Они подкатили к штабу. И первое, что разглядел Веретенов: свистящие винты вертолета, открытый дверной проем, и солдаты, засучив рукава, вносят на борт носилки. Раненый, продавив брезент, бессильно лежал на носилках. И страх: это сын, это Петя. Веретенов побежал к вертолету, но дверь уже затворили, вертолет поднялся, косо пошел над степью, над зелеными фургонами. Горячий сор полоснул по глазам и умчался.

– Связист. Связь тянул, а его зацепило, – словно угадал его мысли солдат, медленно направляясь к фургону с красным крестом.

В Веретенове – чувство облегчения, греховная радость, последующее раскаяние. Маковое зернышко вертолета уносилось, и в нем чья-то беда, чье-то горе, летящее в чей-то дом.

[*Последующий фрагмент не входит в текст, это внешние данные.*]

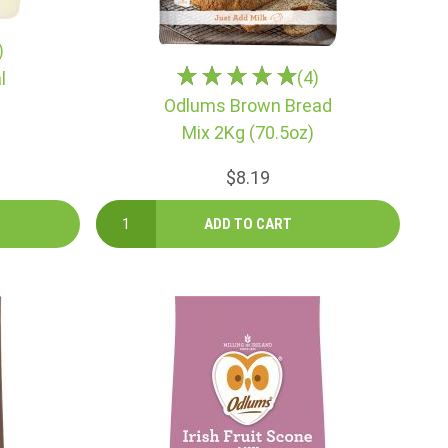
)
(4)
l
Odlums Brown Bread
Mix 2Kg (70.5oz)
$8.19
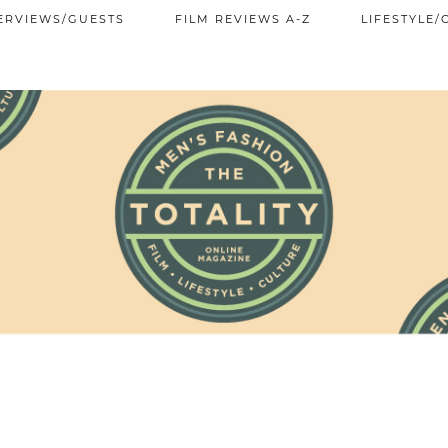
ERVIEWS/GUESTS
FILM REVIEWS A-Z
LIFESTYLE/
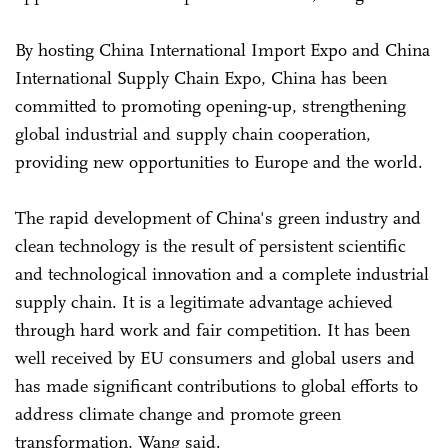
By hosting China International Import Expo and China
International Supply Chain Expo, China has been
committed to promoting opening-up, strengthening
global industrial and supply chain cooperation,
providing new opportunities to Europe and the world.
The rapid development of China's green industry and
clean technology is the result of persistent scientific
and technological innovation and a complete industrial
supply chain. It is a legitimate advantage achieved
through hard work and fair competition. It has been
well received by EU consumers and global users and
has made significant contributions to global efforts to
address climate change and promote green
transformation, Wang said.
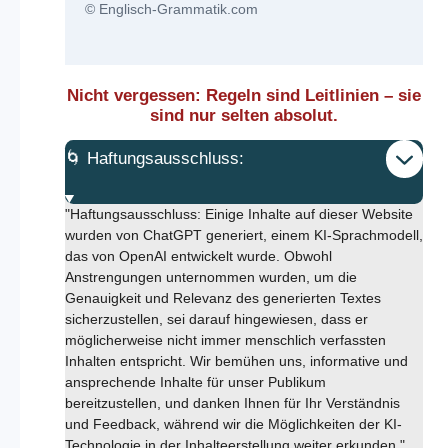
© Englisch-Grammatik.com
Nicht vergessen: Regeln sind Leitlinien – sie
sind nur selten absolut.
🌀 Haftungsausschluss:
"Haftungsausschluss: Einige Inhalte auf dieser Website
wurden von ChatGPT generiert, einem KI-Sprachmodell,
das von OpenAI entwickelt wurde. Obwohl
Anstrengungen unternommen wurden, um die
Genauigkeit und Relevanz des generierten Textes
sicherzustellen, sei darauf hingewiesen, dass er
möglicherweise nicht immer menschlich verfassten
Inhalten entspricht. Wir bemühen uns, informative und
ansprechende Inhalte für unser Publikum
bereitzustellen, und danken Ihnen für Ihr Verständnis
und Feedback, während wir die Möglichkeiten der KI-
Technologie in der Inhalteerstellung weiter erkunden."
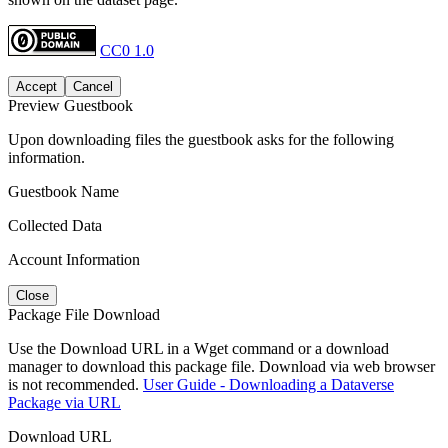
CC0 1.0
Accept
Cancel
Preview Guestbook
Upon downloading files the guestbook asks for the following
information.
Guestbook Name
Collected Data
Account Information
Close
Package File Download
Use the Download URL in a Wget command or a download
manager to download this package file. Download via web browser
is not recommended.
User Guide - Downloading a Dataverse
Package via URL
Download URL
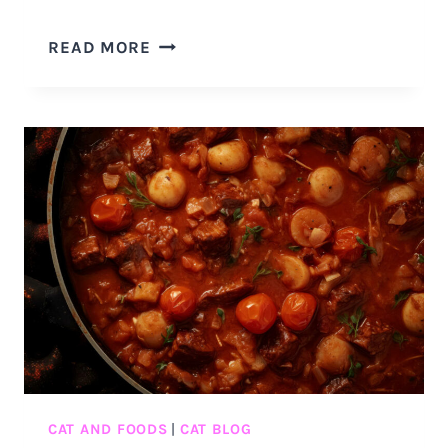
IS
READ MORE
MATCHA
SAFE
FOR
CATS?
5
REASONS
WHY
YOU
SHOULD
NOT
GIVE
YOUR
CAT
MATCHA
CAT AND FOODS
|
CAT BLOG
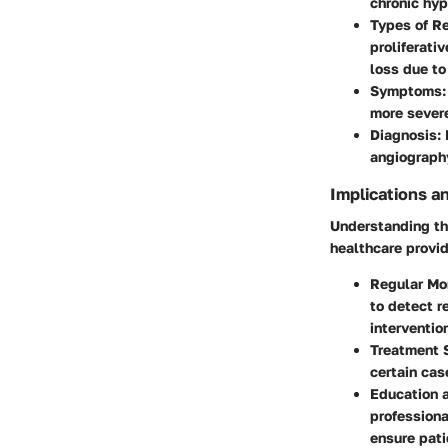
chronic hyp
Types of R
proliferati
loss due to
Symptoms
more severe
Diagnosis
:
angiography
Implications a
Understanding the
healthcare provid
Regular Mo
to detect r
interventio
Treatment 
certain cas
Education 
professiona
ensure pat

Под тентом, не спасавшим от зноя, командир в окружении штаба что-то говорил седому офицеру-афганцу. Тот вонзал в карту циркуль, промерял, записывал фломастером на свой планшет. Командир издали кивнул Веретенову. И Веретенову опять показалось, что тот испытывает неловкость от его появления. Недоумение, зачем среди военных, с полуслова понимающих друг друга людей присутствует невоенный. Что нужно ему, этому штатскому, от них, занятых мучительной, грозной работой. Как можно смотреть на эту работу, в ней не участвуя. Так понял Веретенов его беглый поклон и взгляд.

– Положение обострилось. – Кадацкий снова был рядом, опекал, объяснял. – «Командос» увязли в районе кладбища. У противника в районе кладбища целый эшелон обороны. Пушки, минометы, минное поле. К ним, похоже, от гор идет подкрепление – обстреляли с тыла. У афганцев большие потери. Просят у нас огня.

– А у наших? – спросил Веретенов. – Большие потери?